### What this task involves
Starting at the line with "re Vakantie in Vallugola" in it, reproduce each line below through the last one, exactly, and include nothing else.

### Data for the task
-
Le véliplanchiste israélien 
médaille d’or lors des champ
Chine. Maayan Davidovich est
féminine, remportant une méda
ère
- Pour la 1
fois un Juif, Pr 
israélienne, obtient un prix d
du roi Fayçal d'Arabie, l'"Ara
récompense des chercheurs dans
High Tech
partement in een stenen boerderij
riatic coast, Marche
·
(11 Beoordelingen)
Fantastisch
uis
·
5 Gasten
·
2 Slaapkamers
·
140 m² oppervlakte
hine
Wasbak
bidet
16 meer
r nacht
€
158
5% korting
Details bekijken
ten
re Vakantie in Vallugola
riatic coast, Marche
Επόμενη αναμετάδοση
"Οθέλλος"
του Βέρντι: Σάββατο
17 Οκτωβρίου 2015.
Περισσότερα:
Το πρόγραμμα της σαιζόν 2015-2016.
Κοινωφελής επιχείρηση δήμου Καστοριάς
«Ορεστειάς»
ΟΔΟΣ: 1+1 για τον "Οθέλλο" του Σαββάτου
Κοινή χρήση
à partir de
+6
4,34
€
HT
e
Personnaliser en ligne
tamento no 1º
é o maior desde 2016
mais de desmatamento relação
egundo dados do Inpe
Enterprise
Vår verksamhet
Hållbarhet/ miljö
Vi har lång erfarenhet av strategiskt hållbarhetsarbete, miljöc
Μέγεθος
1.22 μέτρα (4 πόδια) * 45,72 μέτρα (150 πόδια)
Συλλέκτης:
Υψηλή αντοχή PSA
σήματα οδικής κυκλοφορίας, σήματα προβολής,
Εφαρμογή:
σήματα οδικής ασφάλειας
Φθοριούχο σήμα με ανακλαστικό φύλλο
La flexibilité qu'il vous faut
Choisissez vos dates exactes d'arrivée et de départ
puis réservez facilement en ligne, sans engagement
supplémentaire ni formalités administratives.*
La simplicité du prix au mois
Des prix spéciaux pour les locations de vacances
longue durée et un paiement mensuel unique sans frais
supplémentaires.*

### Solution for this task
re Vakantie in Vallugola
riatic coast, Marche
Επόμενη αναμετάδοση
"Οθέλλος"
του Βέρντι: Σάββατο
17 Οκτωβρίου 2015.
Περισσότερα:
Το πρόγραμμα της σαιζόν 2015-2016.
Κοινωφελής επιχείρηση δήμου Καστοριάς
«Ορεστειάς»
ΟΔΟΣ: 1+1 για τον "Οθέλλο" του Σαββάτου
Κοινή χρήση
à partir de
+6
4,34
€
HT
e
Personnaliser en ligne
tamento no 1º
é o maior desde 2016
mais de desmatamento relação
egundo dados do Inpe
Enterprise
Vår verksamhet
Hållbarhet/ miljö
Vi har lång erfarenhet av strategiskt hållbarhetsarbete, miljöc
Μέγεθος
1.22 μέτρα (4 πόδια) * 45,72 μέτρα (150 πόδια)
Συλλέκτης:
Υψηλή αντοχή PSA
σήματα οδικής κυκλοφορίας, σήματα προβολής,
Εφαρμογή:
σήματα οδικής ασφάλειας
Φθοριούχο σήμα με ανακλαστικό φύλλο
La flexibilité qu'il vous faut
Choisissez vos dates exactes d'arrivée et de départ
puis réservez facilement en ligne, sans engagement
supplémentaire ni formalités administratives.*
La simplicité du prix au mois
Des prix spéciaux pour les locations de vacances
longue durée et un paiement mensuel unique sans frais
supplémentaires.*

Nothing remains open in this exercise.